Her face lit in a grin. “Oh yeah. Logan and Hesh loved bragging about him—like he was their kid.” She yawned, curling onto her side to face him. “I like dogs. Couldn’t be a handler though. Would kill me if one died. But I’d love to have one. Cats though? Evil. Selfish little things.”
A corner of Keegan’s mouth twitched. “Oh?”
“Yeah. Did you know they think we’re just weird, ugly cats? They bring us food because they think we’re bad hunters.” Her eyes were half-closed, voice lilting with sleepiness.
He smiled faintly, though she didn’t see it.
“Sleeping yet?” he murmured.
He exhaled through his nose, then wrapped an arm firmly around her waist, tugging her into his chest. She froze, face heating, but his voice stayed even. “What’s your favorite animal?”

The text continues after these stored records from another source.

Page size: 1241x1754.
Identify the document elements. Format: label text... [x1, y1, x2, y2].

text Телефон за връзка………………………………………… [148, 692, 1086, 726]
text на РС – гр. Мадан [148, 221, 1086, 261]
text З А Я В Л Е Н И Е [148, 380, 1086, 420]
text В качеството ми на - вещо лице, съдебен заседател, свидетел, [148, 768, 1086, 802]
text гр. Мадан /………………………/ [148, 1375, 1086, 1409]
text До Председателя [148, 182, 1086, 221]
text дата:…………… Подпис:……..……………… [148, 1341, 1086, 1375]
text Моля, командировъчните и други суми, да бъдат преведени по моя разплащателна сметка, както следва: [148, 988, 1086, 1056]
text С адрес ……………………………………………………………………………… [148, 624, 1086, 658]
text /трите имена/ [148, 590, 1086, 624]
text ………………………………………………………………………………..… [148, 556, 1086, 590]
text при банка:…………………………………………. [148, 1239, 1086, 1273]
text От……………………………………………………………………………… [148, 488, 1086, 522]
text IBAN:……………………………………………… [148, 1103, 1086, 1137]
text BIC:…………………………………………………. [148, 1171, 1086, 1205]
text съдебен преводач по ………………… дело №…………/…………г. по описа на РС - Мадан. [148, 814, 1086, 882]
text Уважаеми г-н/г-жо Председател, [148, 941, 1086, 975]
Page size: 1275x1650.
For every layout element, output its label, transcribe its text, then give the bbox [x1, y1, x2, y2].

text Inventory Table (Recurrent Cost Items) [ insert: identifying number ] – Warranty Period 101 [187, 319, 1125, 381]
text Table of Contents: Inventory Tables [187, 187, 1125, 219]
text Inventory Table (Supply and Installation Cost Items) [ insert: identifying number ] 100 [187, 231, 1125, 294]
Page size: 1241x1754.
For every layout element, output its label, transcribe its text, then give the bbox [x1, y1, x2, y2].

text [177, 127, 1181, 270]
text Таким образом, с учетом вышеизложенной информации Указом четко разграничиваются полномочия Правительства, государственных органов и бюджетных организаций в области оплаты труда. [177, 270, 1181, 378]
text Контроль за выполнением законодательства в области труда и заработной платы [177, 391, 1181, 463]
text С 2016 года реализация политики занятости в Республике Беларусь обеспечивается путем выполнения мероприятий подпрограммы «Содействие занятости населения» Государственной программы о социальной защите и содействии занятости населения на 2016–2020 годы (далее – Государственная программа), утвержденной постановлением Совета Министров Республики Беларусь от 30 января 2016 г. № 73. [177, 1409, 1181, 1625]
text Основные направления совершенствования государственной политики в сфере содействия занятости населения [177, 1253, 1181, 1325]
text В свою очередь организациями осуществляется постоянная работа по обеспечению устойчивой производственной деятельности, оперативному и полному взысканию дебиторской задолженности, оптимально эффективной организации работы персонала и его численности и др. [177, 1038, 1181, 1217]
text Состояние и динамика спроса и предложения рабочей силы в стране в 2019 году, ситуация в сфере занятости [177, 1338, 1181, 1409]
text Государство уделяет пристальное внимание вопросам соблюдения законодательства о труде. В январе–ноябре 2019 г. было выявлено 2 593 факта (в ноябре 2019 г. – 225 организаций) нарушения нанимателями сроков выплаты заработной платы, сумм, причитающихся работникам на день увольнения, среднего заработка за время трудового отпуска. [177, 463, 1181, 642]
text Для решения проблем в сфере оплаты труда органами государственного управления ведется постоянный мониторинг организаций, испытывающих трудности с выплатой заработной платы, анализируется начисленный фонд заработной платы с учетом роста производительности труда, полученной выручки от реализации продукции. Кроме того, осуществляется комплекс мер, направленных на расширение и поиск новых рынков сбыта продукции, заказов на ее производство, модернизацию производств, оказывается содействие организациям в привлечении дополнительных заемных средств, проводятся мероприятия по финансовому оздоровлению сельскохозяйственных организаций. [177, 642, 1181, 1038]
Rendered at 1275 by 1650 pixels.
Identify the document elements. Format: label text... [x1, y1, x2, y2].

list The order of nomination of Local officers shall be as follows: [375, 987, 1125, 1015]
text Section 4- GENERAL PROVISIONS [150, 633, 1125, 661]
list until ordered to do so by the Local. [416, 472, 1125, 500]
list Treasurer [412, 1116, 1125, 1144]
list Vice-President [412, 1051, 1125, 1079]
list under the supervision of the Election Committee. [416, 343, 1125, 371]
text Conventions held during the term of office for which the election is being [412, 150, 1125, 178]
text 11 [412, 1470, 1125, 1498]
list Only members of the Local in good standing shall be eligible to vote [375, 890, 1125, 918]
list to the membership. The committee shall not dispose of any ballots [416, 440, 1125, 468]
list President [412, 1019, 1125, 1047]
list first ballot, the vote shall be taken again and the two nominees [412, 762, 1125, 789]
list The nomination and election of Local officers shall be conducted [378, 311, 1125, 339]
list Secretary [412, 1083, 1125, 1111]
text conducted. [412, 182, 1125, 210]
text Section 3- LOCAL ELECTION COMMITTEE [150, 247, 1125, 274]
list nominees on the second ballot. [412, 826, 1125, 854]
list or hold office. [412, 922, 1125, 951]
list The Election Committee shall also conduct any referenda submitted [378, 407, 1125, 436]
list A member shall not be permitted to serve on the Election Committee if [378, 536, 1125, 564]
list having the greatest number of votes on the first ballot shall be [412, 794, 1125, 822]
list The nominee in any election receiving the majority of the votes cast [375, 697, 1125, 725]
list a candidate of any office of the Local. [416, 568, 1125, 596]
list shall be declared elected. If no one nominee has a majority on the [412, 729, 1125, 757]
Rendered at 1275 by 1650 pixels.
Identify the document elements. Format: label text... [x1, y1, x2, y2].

“Really?” Her words were muffled against his shirt.
“I don’t know…” She hesitated, the rhythm of his breathing steadying her own. “Dogs, but maybe falcons. They’re strange. Strong.” Her voice grew softer, trailing into thought.
His hand began rubbing slow circles across her back, steady, calming, lulling her further under. She drifted mid-sentence, words dissolving into silence. He looked down once, finding her slack against him, breath deep and even, finally asleep.
Keegan closed his eyes too, content. He didn’t need to say it aloud—he liked listening to her. Even when the words ran in circles, even when she complained, even when she rambled herself into sleep.